I asked a similar question here a while back but all the answers were offering OpenID which is nice but it doesn't work with services that require authentication that don't use it (such as EventBrite).
Say I want to create an app that lists your events from event brite, and their analytics (which eventbrite includes). Any person can sign up for this service to list their events. But since EventBrite doesn't have OpenID to authenticate, I need to somehow get the user login and password to EventBrite.
Some possible solutions are:
- Store credentials in YAML like this. Easily hackable.
- Have user enter in credentials into a form on my site, I save the credentials to my database, and use them to login to EventBrite. Easily hackable.
- Have user enter in credentials and I pass them directly to EventBrite without saving, and I save the response header Cookies to the database, and when they expire, have them login again. Is this easily hackable?

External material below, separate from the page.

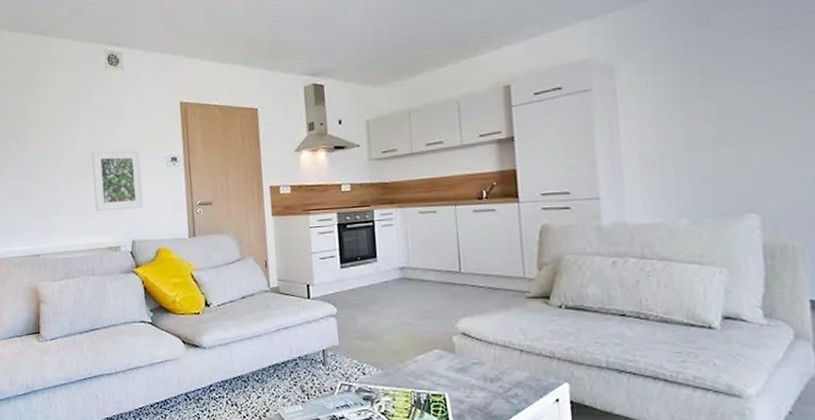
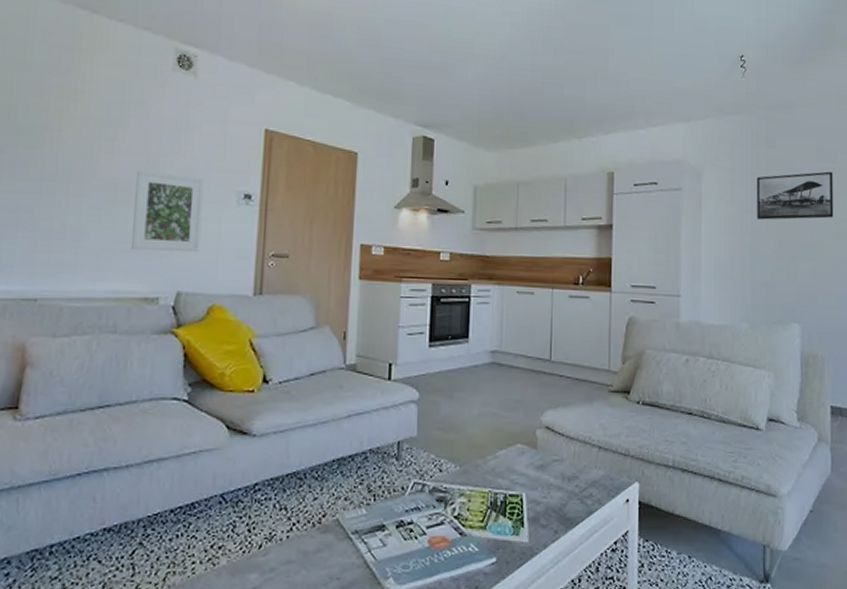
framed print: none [687,38,799,108] -> present [757,171,834,220]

This hypothetical service also wants to automatically check events (say via cron), so it doesn't depend on the user going to my site via the browser. So cookies or credientials need to be stored somewhere.

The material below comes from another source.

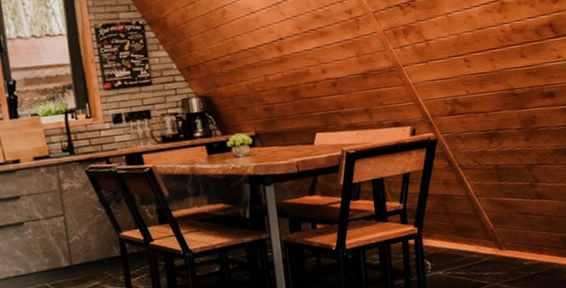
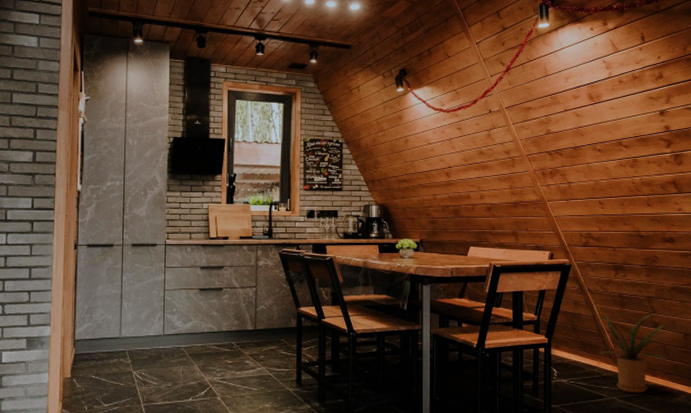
house plant: none [472,182,552,276] -> present [598,313,666,393]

The thing is, after asking this similar question about confidentiality and security it sounds like you should never build an application that does what I'm describing. There's got to be some way building something like this is okay.
What is that way? What am I missing? Is it okay to go with #3 and save the cookies (but still needing the user to submit their email/password via a form which I send to Eventbrite)? What is an acceptable solution to the problem?